The first occurrence of a multi-drug resistant tuberculosis epidemic in the Czech Republic caused by genetically closely related Mycobacterium tuberculosis strains.

  • 1 February 2000
    • journal article
    • Vol. 8 (1), 24-7
Abstract
DNA fingerprinting based on the detection of the insertion sequence IS6110 in Pvull restriction fragments was applied to M. tuberculosis isolates originating in the first microepidemic of multidrug resistant tuberculosis recorded in the Czech Republic. Their disseminators were 21 individuals living in--or roaming between three distant areas. The age of 17 males ranged from 36 to 64 years (average 45 years) and of 4 females aged from 38 to 52 years. The index person was most probably a former male prisoner, aged 49 years, who disseminated multidrug resistant M. tuberculosis over a period of 28 months.
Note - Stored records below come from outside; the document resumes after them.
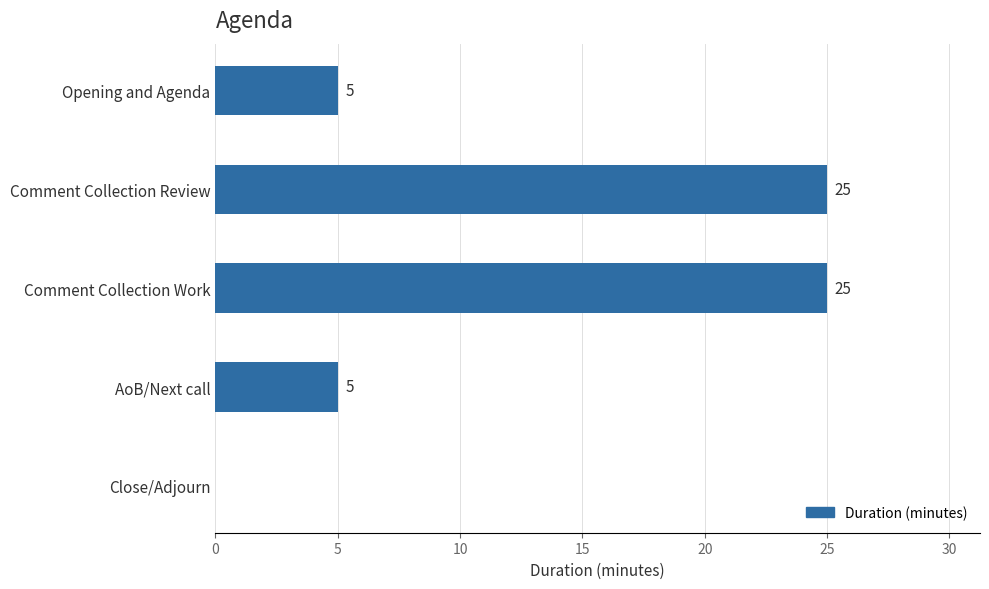

What is the change in value from AoB/Next call to Close/Adjourn?

-5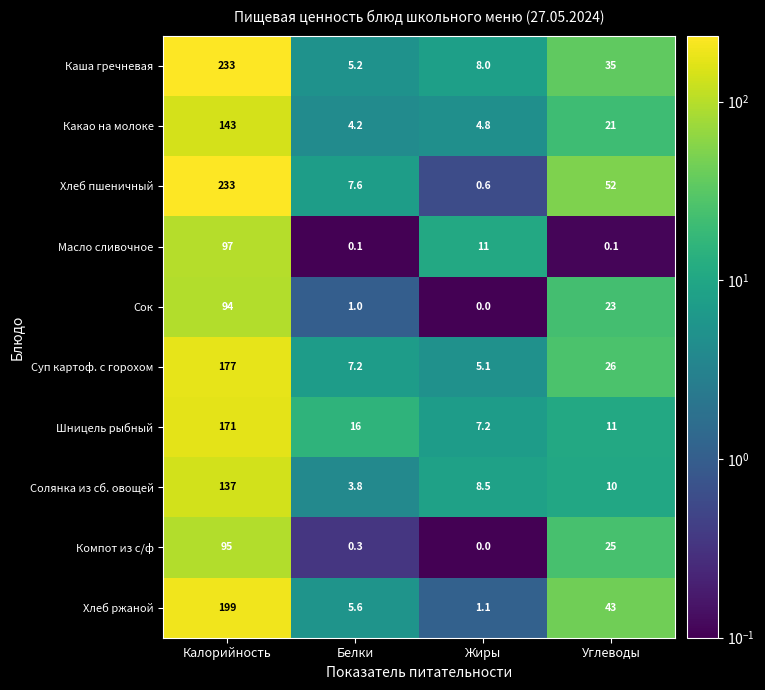

At how many categories does at least one series exceed 147?

1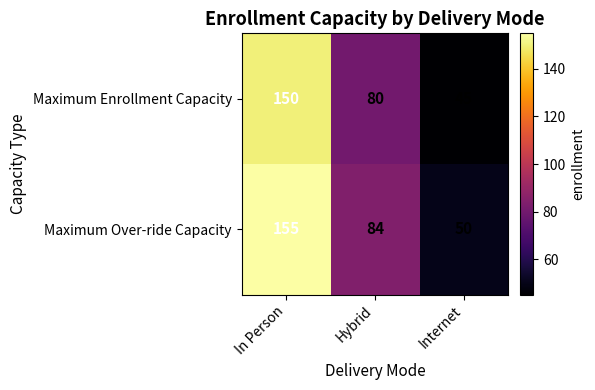

Reading left to right, transcribe all the data shown in this chart.

Maximum Enrollment Capacity: In Person=150	Hybrid=80	Internet=45
Maximum Over-ride Capacity: In Person=155	Hybrid=84	Internet=50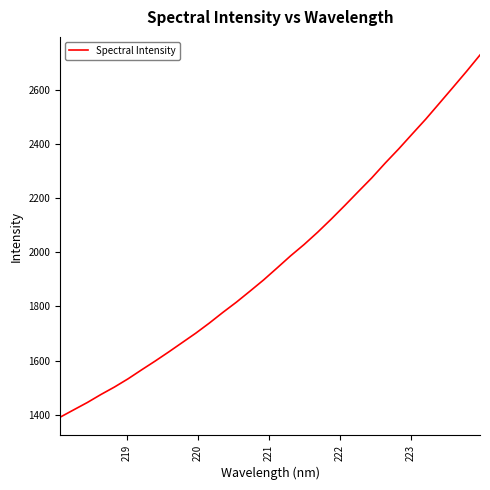

What is the difference between the maximum and minimum values?

1338.2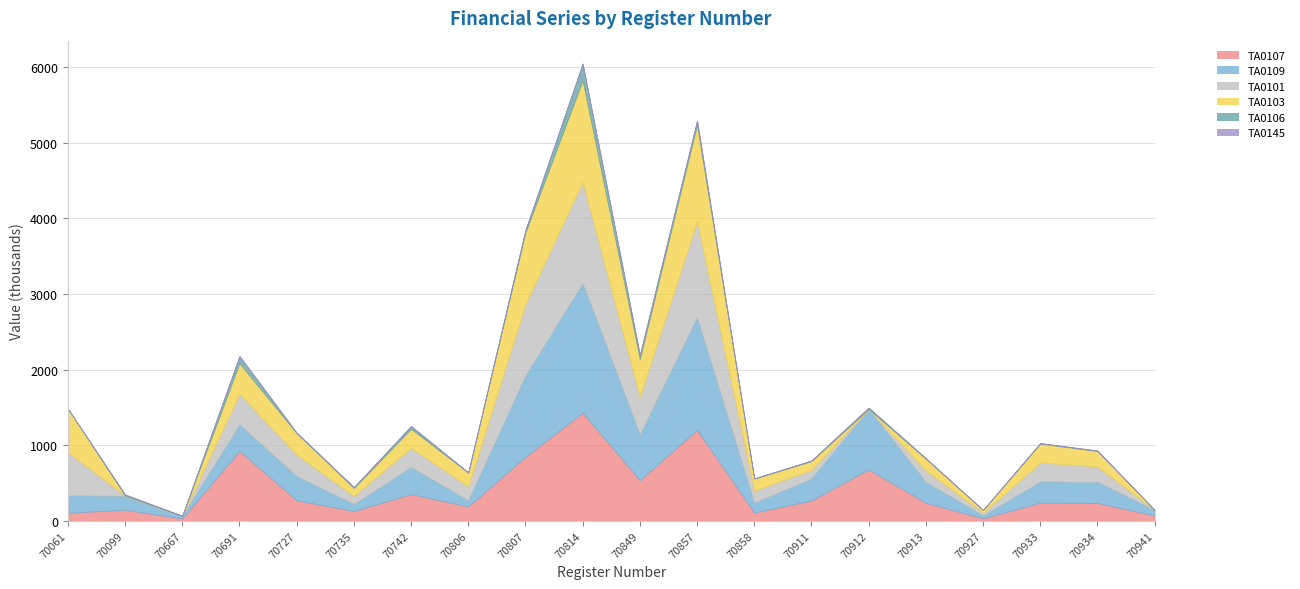

Count the number of data series in this chart.

6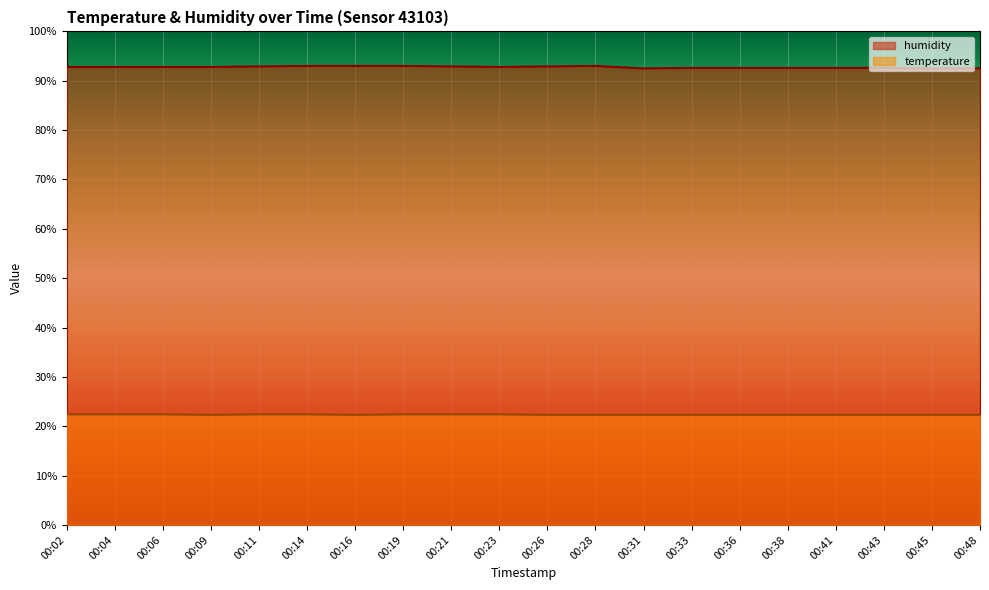

The humidity series shows 92.9 at 00:21. True or false?

True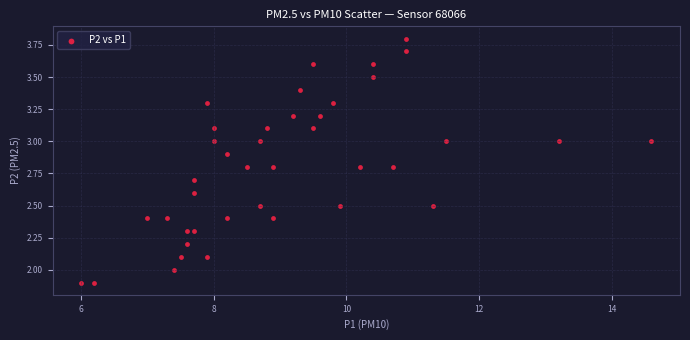

What is the range of Y values (max minus min)?

1.9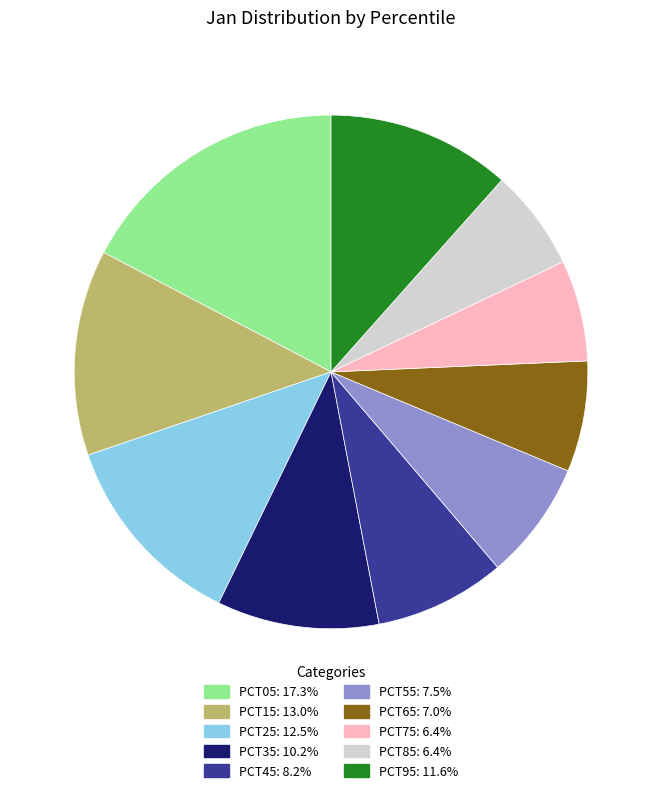

Is there any slice that represents more than half of the pie?

No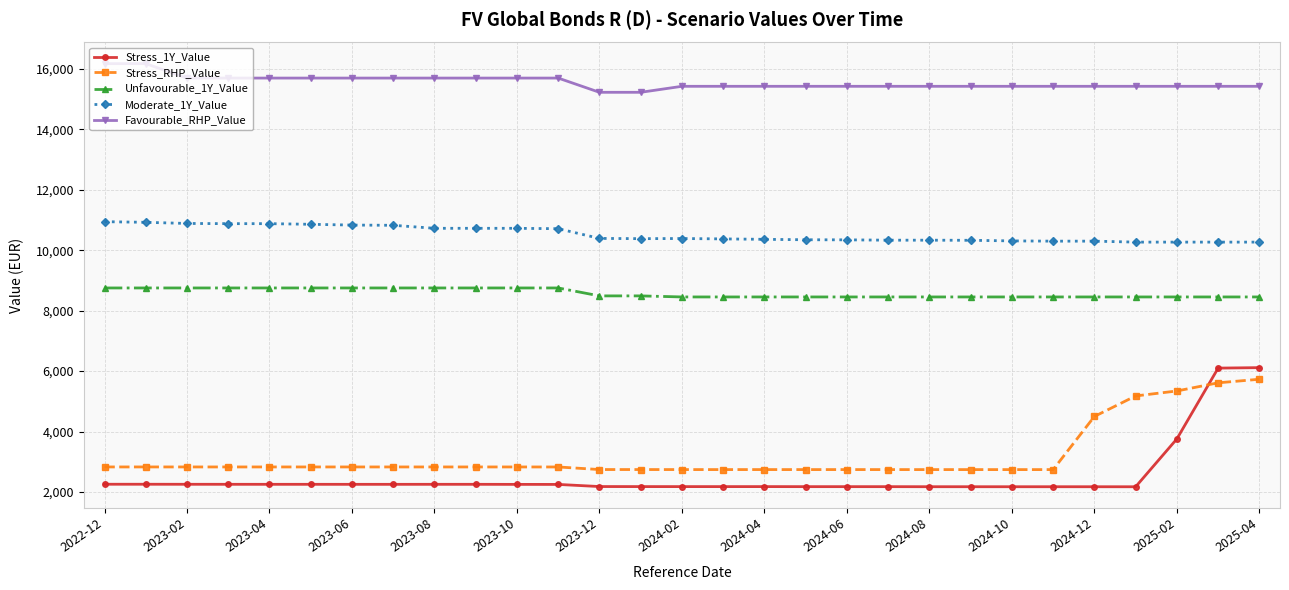

What is the value of the Stress_RHP_Value point at the 7th from the left?

2827.0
In ten of the patients the following risk factors for tuberculosis were found: imprisonment, homelessness, immigration and previous stay in asylum--or in a psychiatric ward. In six cases, M. kansasii infection preceded tuberculosis. Four out of the 21 patients died. The RFLP analysis separated the patients into two distinct groups: group A comprising 14 members of which M. tuberculosis strains were isolated with six IS6110 copies, whereas the isolates of seven individuals of the group B, the RFLP profile displayed highly similar RFLP patterns compared to the isolates of group A, but with two additional IS6110 copies. In one patient, both A and B patterns were found: the first one in a M. tuberculosis strain isolated in 1993 and the second one in the isolate isolated two years later. Both the appearance of pattern B among the isolates of a part of patients and the switch from A to B pattern in one of patients can be plausibly explained by the unstability of DNA genotypes caused by transposition of IS6110 elements.